(Beginning of Source data)
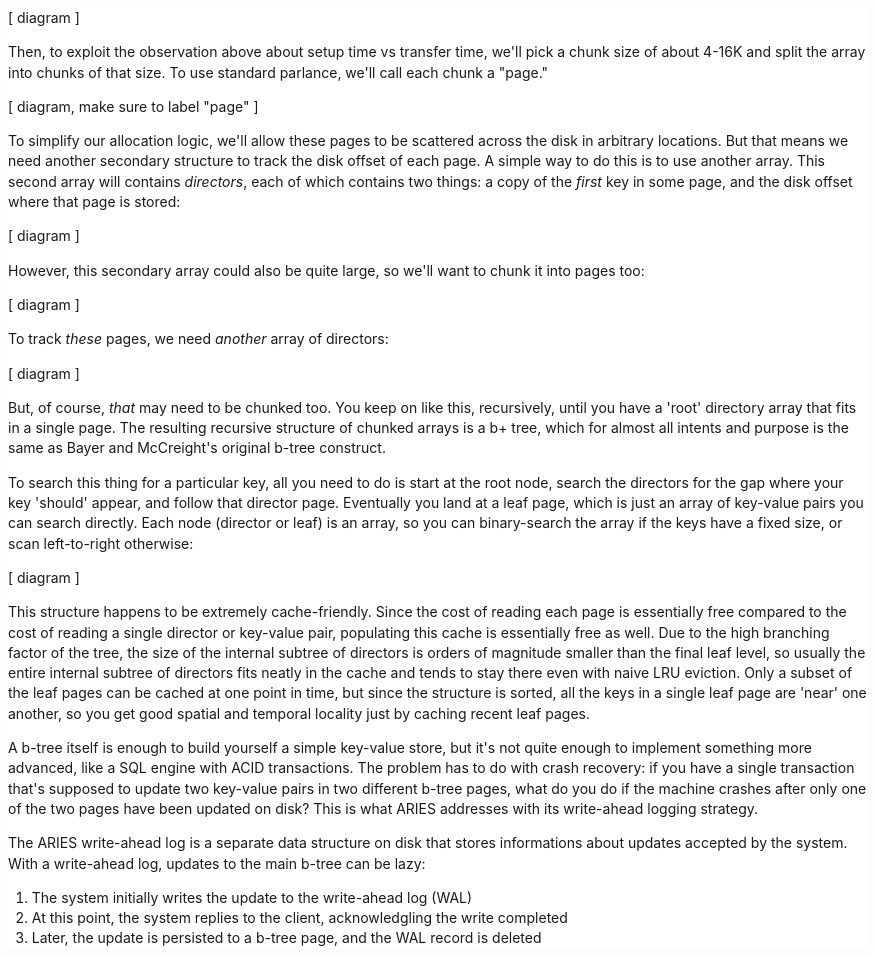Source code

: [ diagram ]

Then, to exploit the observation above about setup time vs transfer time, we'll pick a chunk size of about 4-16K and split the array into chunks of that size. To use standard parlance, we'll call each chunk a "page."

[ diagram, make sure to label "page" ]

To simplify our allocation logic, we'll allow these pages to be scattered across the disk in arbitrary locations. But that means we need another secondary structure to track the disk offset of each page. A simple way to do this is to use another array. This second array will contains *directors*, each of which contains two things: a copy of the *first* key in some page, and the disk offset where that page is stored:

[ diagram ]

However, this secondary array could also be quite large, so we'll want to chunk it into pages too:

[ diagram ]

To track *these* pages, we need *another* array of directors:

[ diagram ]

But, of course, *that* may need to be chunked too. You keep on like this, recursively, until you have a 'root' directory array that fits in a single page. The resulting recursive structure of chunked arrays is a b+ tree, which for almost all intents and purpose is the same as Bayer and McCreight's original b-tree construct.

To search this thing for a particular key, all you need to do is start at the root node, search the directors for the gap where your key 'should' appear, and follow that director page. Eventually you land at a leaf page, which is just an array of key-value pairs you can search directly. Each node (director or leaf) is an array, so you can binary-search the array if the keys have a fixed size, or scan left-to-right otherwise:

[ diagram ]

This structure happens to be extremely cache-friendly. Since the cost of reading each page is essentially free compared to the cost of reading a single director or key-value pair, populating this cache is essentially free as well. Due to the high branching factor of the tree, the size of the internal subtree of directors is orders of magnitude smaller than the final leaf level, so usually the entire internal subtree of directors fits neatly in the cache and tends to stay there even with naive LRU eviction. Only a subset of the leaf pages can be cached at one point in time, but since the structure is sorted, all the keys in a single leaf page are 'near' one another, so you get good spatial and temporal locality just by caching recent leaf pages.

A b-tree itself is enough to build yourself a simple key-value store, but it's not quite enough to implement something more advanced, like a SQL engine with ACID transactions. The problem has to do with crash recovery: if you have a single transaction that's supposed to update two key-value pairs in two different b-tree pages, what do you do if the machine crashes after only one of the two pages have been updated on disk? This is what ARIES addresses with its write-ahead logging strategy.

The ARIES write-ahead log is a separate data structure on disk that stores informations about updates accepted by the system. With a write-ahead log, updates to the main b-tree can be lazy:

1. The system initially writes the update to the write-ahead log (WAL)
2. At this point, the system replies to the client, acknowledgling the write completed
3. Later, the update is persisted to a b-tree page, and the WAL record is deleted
(End of Source data)
### Work instruction:
The output should consist of every entry above, printed exactly, with the images removed.

### Answer space:
Source code

: [ diagram ]

Then, to exploit the observation above about setup time vs transfer time, we'll pick a chunk size of about 4-16K and split the array into chunks of that size. To use standard parlance, we'll call each chunk a "page."

[ diagram, make sure to label "page" ]

To simplify our allocation logic, we'll allow these pages to be scattered across the disk in arbitrary locations. But that means we need another secondary structure to track the disk offset of each page. A simple way to do this is to use another array. This second array will contains *directors*, each of which contains two things: a copy of the *first* key in some page, and the disk offset where that page is stored:

[ diagram ]

However, this secondary array could also be quite large, so we'll want to chunk it into pages too:

[ diagram ]

To track *these* pages, we need *another* array of directors:

[ diagram ]

But, of course, *that* may need to be chunked too. You keep on like this, recursively, until you have a 'root' directory array that fits in a single page. The resulting recursive structure of chunked arrays is a b+ tree, which for almost all intents and purpose is the same as Bayer and McCreight's original b-tree construct.

To search this thing for a particular key, all you need to do is start at the root node, search the directors for the gap where your key 'should' appear, and follow that director page. Eventually you land at a leaf page, which is just an array of key-value pairs you can search directly. Each node (director or leaf) is an array, so you can binary-search the array if the keys have a fixed size, or scan left-to-right otherwise:

[ diagram ]

This structure happens to be extremely cache-friendly. Since the cost of reading each page is essentially free compared to the cost of reading a single director or key-value pair, populating this cache is essentially free as well. Due to the high branching factor of the tree, the size of the internal subtree of directors is orders of magnitude smaller than the final leaf level, so usually the entire internal subtree of directors fits neatly in the cache and tends to stay there even with naive LRU eviction. Only a subset of the leaf pages can be cached at one point in time, but since the structure is sorted, all the keys in a single leaf page are 'near' one another, so you get good spatial and temporal locality just by caching recent leaf pages.

A b-tree itself is enough to build yourself a simple key-value store, but it's not quite enough to implement something more advanced, like a SQL engine with ACID transactions. The problem has to do with crash recovery: if you have a single transaction that's supposed to update two key-value pairs in two different b-tree pages, what do you do if the machine crashes after only one of the two pages have been updated on disk? This is what ARIES addresses with its write-ahead logging strategy.

The ARIES write-ahead log is a separate data structure on disk that stores informations about updates accepted by the system. With a write-ahead log, updates to the main b-tree can be lazy:

1. The system initially writes the update to the write-ahead log (WAL)
2. At this point, the system replies to the client, acknowledgling the write completed
3. Later, the update is persisted to a b-tree page, and the WAL record is deleted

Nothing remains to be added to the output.